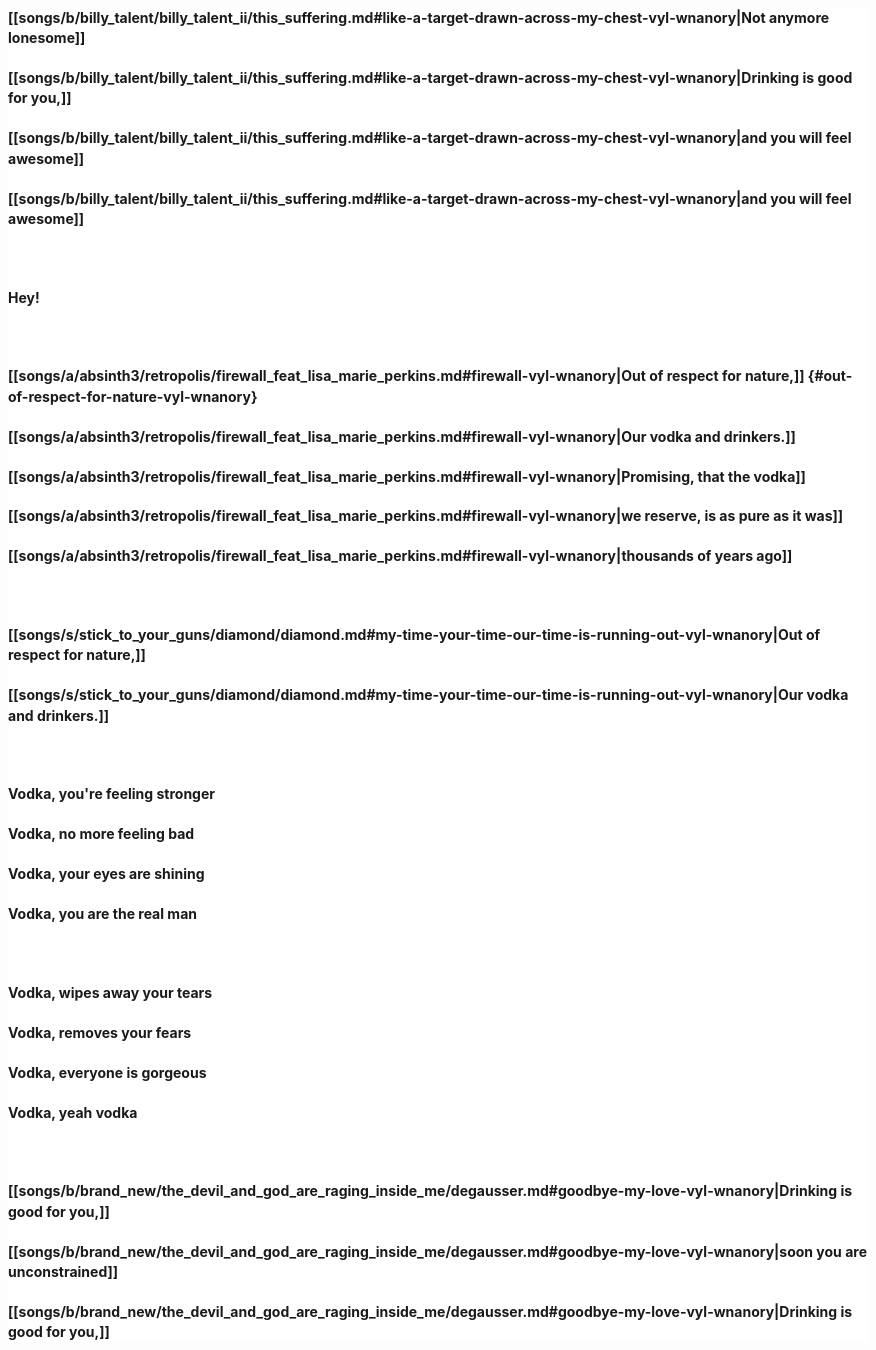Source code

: #### [[songs/b/billy_talent/billy_talent_ii/this_suffering.md#like-a-target-drawn-across-my-chest-vyl-wnanory|Not anymore lonesome]]
#### [[songs/b/billy_talent/billy_talent_ii/this_suffering.md#like-a-target-drawn-across-my-chest-vyl-wnanory|Drinking is good for you,]]
#### [[songs/b/billy_talent/billy_talent_ii/this_suffering.md#like-a-target-drawn-across-my-chest-vyl-wnanory|and you will feel awesome]]
#### [[songs/b/billy_talent/billy_talent_ii/this_suffering.md#like-a-target-drawn-across-my-chest-vyl-wnanory|and you will feel awesome]]
&nbsp;
#### Hey!
&nbsp;
#### [[songs/a/absinth3/retropolis/firewall_feat_lisa_marie_perkins.md#firewall-vyl-wnanory|Out of respect for nature,]] {#out-of-respect-for-nature-vyl-wnanory}
#### [[songs/a/absinth3/retropolis/firewall_feat_lisa_marie_perkins.md#firewall-vyl-wnanory|Our vodka and drinkers.]]
#### [[songs/a/absinth3/retropolis/firewall_feat_lisa_marie_perkins.md#firewall-vyl-wnanory|Promising, that the vodka]]
#### [[songs/a/absinth3/retropolis/firewall_feat_lisa_marie_perkins.md#firewall-vyl-wnanory|we reserve, is as pure as it was]]
#### [[songs/a/absinth3/retropolis/firewall_feat_lisa_marie_perkins.md#firewall-vyl-wnanory|thousands of years ago]]
&nbsp;
#### [[songs/s/stick_to_your_guns/diamond/diamond.md#my-time-your-time-our-time-is-running-out-vyl-wnanory|Out of respect for nature,]]
#### [[songs/s/stick_to_your_guns/diamond/diamond.md#my-time-your-time-our-time-is-running-out-vyl-wnanory|Our vodka and drinkers.]]
&nbsp;
#### Vodka, you're feeling stronger
#### Vodka, no more feeling bad
#### Vodka, your eyes are shining
#### Vodka, you are the real man
&nbsp;
#### Vodka, wipes away your tears
#### Vodka, removes your fears
#### Vodka, everyone is gorgeous
#### Vodka, yeah vodka
&nbsp;
#### [[songs/b/brand_new/the_devil_and_god_are_raging_inside_me/degausser.md#goodbye-my-love-vyl-wnanory|Drinking is good for you,]]
#### [[songs/b/brand_new/the_devil_and_god_are_raging_inside_me/degausser.md#goodbye-my-love-vyl-wnanory|soon you are unconstrained]]
#### [[songs/b/brand_new/the_devil_and_god_are_raging_inside_me/degausser.md#goodbye-my-love-vyl-wnanory|Drinking is good for you,]]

-----

- [Goal of the exercise] Tally the lines in the entries above that contain the word "nature". Reply with the number only.

- [Task answer] 2